▶ DIRECTIONS
Render every line of the records below as a numbered list, skipping any blank lines and leaving the pictures out.

▶ EXERCISE INPUT
--- --- ---

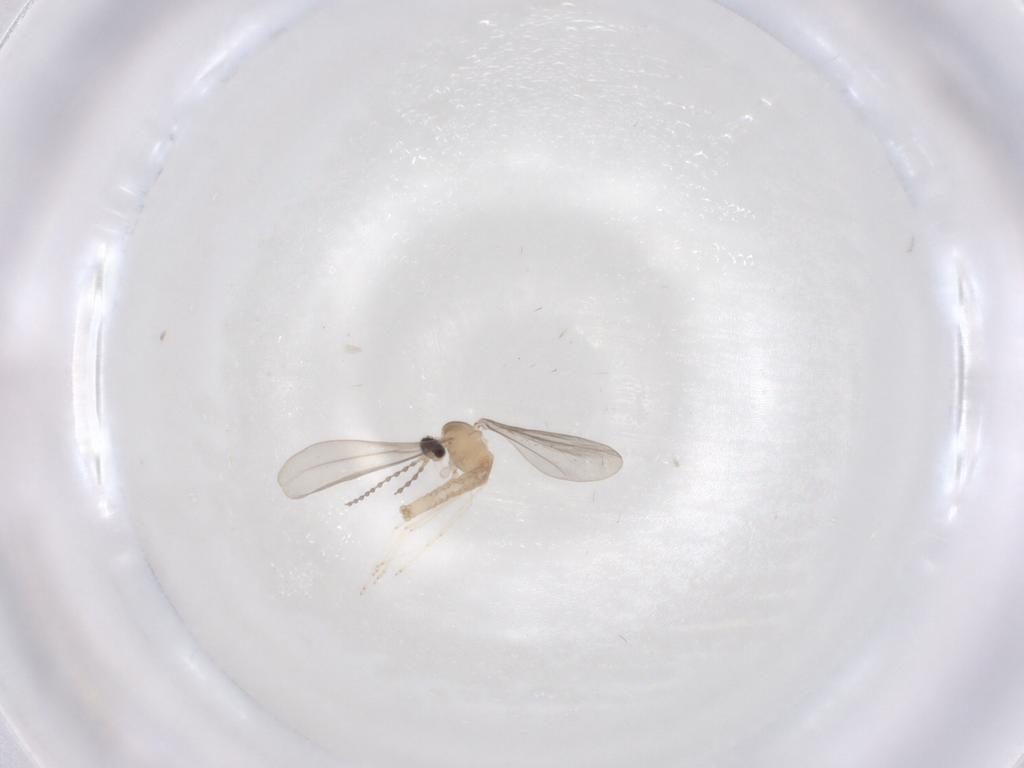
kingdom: Animalia
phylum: Arthropoda
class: Insecta
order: Diptera
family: Cecidomyiidae
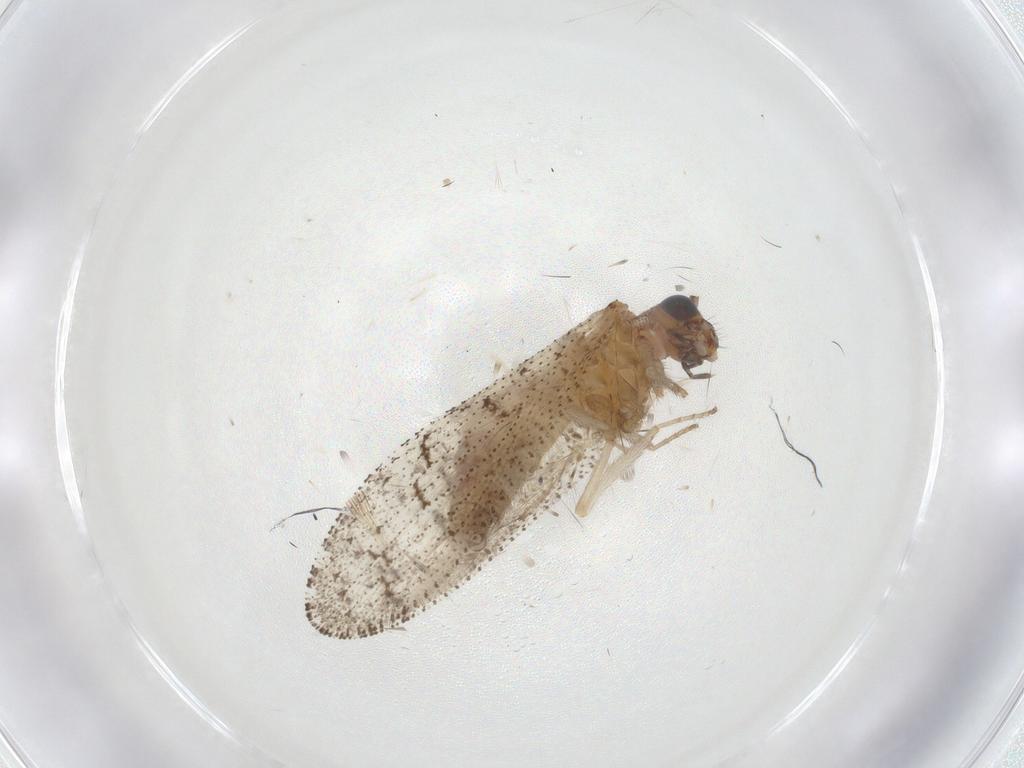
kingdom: Animalia
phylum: Arthropoda
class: Insecta
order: Neuroptera
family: Hemerobiidae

--- --- ---

▶ COMPLETE RESPONSE
1. kingdom: Animalia
2. phylum: Arthropoda
3. class: Insecta
4. order: Diptera
5. family: Cecidomyiidae
6. kingdom: Animalia
7. phylum: Arthropoda
8. class: Insecta
9. order: Neuroptera
10. family: Hemerobiidae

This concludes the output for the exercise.